Saturday, September 5, 2009

One Heartbeat at a Time

"Anyone can carry his burden, however heavy, until nightfall. Anyone can do his work, however hard, for one day," said Robert Louis Stevenson.

When I was younger and more self-indulgent than I am now, I thought difficulties would kill me.

It was mainly grief that I thought was deadly. When my father died, I was 27; I thought: No one will ever love me again the way he loved me. It was true; only one's father loves one like a father does. But it hurt so much, I feared that the feelings would make my heart stop.

So I self-medicated. That's how I thought of it: medicating myself to prevent death. Taking a handful of pills, nursing a bottle of booze--it was all about numbing the sensation of pain.

When someone I was in love with decided we would no longer be lovers, my reaction was a similar panic: I'm going to die of a broken heart. So take a handful of pills and nurse a bottle of booze. I failed to see the irony, that medicating with substances could actually cause sudden death, whereas emotions themselves are not deadly. And sometimes I didn't care if I lived or died, because life felt so hard that any kind of peace was welcomed.

In recovery, I've discovered that the "broken heart" is just a cliche, not a deadly medical situation. Sorrow is simply the natural reaction to loss. It might be overwhelming; it might even be a permanent state, as it is when someone you love dies. But one day at a time, one breath at a time, I can go on and once again find joy in living.

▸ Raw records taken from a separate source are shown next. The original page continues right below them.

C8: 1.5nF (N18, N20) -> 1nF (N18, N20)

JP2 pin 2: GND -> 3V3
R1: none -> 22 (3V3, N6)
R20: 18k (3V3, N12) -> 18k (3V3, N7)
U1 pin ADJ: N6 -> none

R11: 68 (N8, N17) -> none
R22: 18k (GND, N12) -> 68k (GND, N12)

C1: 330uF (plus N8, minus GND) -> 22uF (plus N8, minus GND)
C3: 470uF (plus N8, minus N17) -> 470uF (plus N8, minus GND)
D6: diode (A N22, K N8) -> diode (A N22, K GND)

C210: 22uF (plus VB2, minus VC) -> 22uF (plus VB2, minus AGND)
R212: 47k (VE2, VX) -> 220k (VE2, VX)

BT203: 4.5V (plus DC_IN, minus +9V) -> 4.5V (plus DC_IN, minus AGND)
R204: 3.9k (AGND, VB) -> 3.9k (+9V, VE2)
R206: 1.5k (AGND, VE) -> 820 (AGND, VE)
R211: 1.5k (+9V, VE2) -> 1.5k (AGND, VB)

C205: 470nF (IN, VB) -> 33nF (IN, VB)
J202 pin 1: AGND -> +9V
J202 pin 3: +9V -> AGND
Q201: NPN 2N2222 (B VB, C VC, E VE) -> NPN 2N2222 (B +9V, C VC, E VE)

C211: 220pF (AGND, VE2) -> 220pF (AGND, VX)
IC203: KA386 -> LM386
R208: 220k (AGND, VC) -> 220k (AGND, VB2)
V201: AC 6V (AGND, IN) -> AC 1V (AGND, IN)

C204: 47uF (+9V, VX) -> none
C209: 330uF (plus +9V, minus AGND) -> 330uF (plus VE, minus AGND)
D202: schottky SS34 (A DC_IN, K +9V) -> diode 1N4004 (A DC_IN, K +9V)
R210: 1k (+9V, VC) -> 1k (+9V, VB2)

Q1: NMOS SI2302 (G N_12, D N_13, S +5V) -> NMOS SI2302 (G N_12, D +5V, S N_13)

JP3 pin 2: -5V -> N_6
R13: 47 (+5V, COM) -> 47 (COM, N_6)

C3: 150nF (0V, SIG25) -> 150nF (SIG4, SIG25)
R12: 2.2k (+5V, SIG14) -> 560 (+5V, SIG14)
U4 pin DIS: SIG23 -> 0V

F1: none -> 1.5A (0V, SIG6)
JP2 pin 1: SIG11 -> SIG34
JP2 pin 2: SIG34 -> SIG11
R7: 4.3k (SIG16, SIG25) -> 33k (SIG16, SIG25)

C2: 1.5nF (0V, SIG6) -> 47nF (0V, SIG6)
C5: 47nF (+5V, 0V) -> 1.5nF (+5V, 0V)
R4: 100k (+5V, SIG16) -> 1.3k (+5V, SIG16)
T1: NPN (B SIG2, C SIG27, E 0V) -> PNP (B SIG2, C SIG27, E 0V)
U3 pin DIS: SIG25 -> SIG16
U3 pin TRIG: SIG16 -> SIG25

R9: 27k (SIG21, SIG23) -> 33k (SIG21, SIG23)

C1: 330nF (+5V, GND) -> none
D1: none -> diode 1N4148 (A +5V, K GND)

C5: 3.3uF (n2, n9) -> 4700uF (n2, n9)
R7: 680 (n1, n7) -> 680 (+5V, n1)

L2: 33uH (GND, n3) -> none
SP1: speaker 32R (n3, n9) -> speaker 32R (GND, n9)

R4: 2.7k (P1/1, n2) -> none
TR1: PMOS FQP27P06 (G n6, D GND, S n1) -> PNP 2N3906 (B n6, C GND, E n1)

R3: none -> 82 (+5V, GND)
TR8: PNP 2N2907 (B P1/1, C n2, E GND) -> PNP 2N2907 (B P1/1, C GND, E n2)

The trick is to not become embittered. I have to look for joy; it doesn't come knocking on my door, asking to be let in. I need to be willing to see with eyes that believe in goodness and mercy. Here is a poem I wrote about having such eyes:

Robins Abroad in a Sad World

A pair of robins
red-breasted and proud
live like lords on my land,
fertile with worms
and a gourmet’s delight
of insects hidden
in a century’s layer of mulch.
I watch them sometimes
when my mind is full
of dire news, fed
by a river of sorrows
except when I watch
the robins strut
and pluck the strands
of their living harp,
masters at the art
of being.

Chris Alba (c) 2009


David said...

Well said and expressed, my dear friend. I look forward to your blog...your heart.

Hope said...

"Sorrow is just a natural reaction to loss."

That's a simple yet powerful sentence. It took a long time for me to be okay with sitting with sorrow instead trying to numb it, or run from it or repress it.